Alternatively the best practice is to keep cryptos out of third party hands. That is to say to store them off exchanges and in hardware wallets. Like this there is less risk that you would lose your cryptocurrency to hackers.
When you use a bank no one can see the parties you transact with and the transaction amounts. Only you, the other party and the bank are aware of the information involved. Privacy coins are exactly the same.
This is in contrast to transparent blockchains like Bitcoin or Ethereum. These blockchains show wallet addresses, the amounts they contain and who they transacted with. Anyone can easily looked up this information online.
This is why privacy coins and especially reputable ones are so attractive.

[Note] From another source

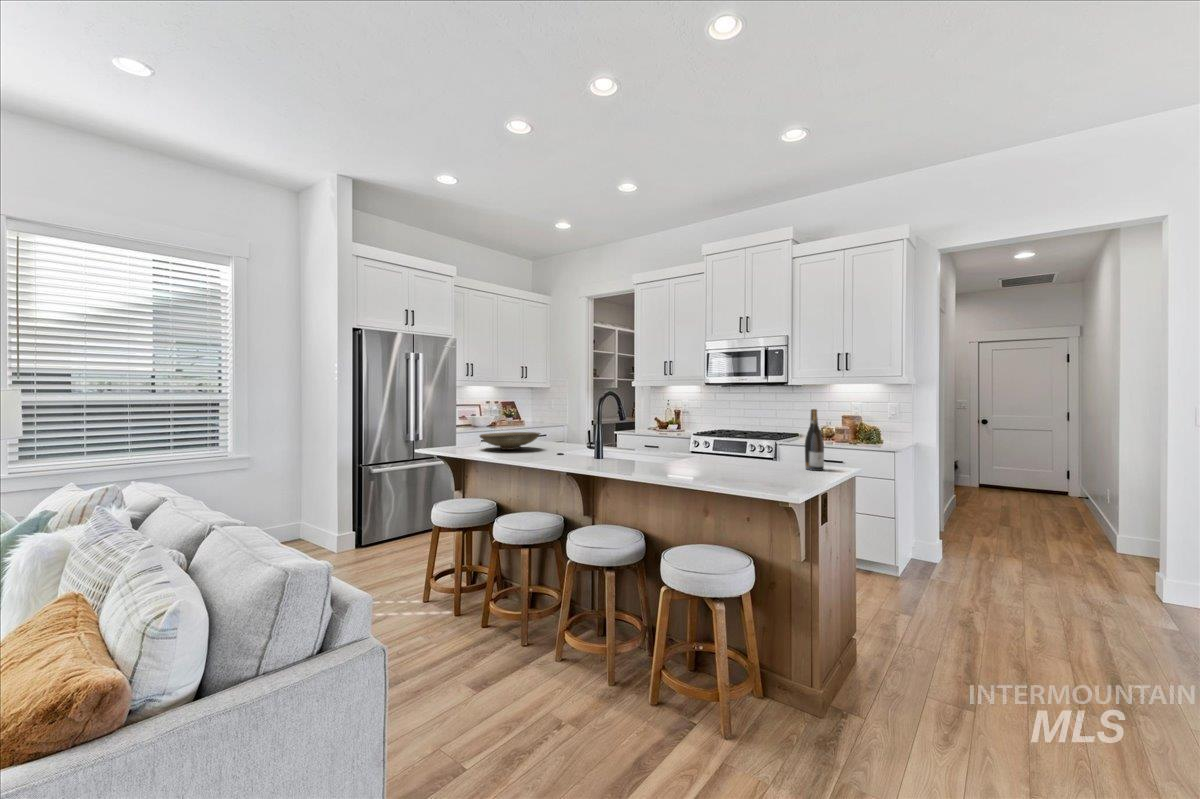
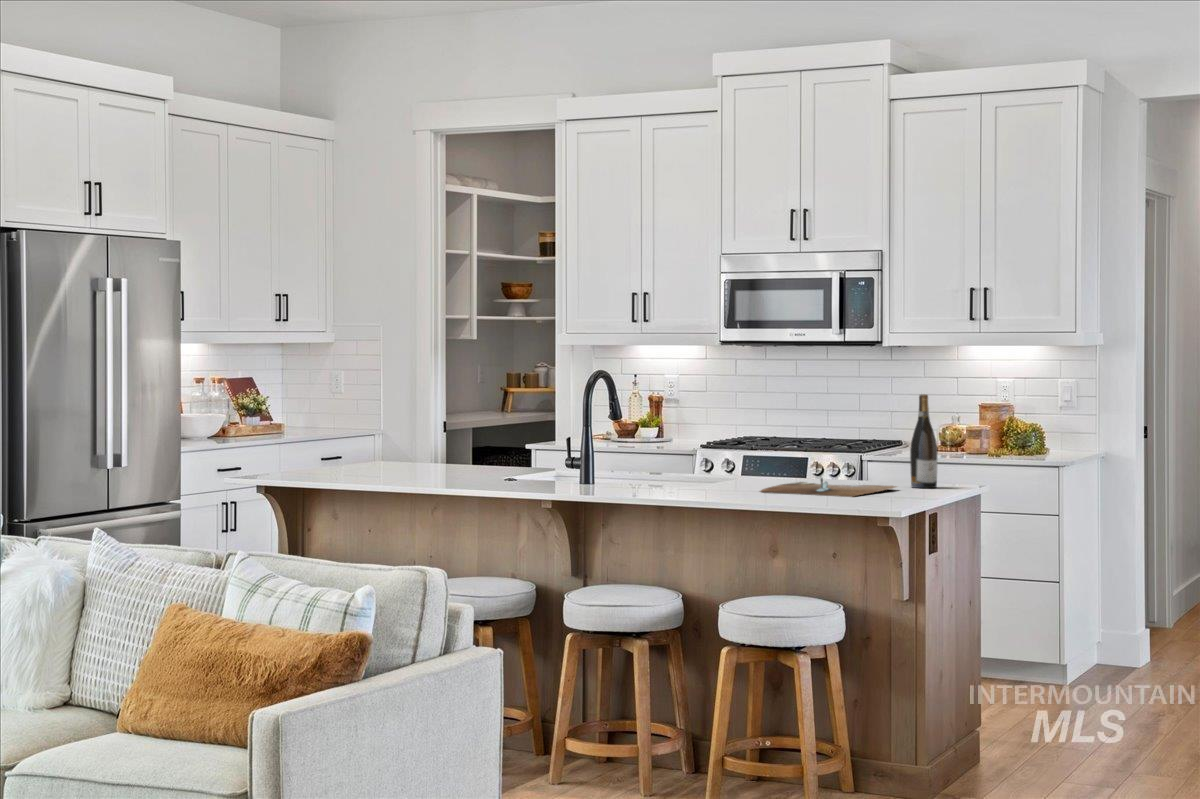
decorative bowl: present [480,432,540,450] -> none [329,443,446,476]
cutting board: none [696,462,797,481] -> present [760,478,897,497]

Monero Project Transparency
The Monero community are highly transparent and meet on a regular basis. They keep the public updated with what is happening on the Monero website. Anyone can access their Monero meeting notes here.
Additionally they are very active on social media including Twitter, Reddit and other social media platforms.
Get funding from the Monero community
The Monero community are really plugged in and supportive of community members.
In fact if you are looking to fund project/s for Monero you can resort to the forum funding system. The forum funding system (FFS) have funded many projects in the past. Including other crypto related projects.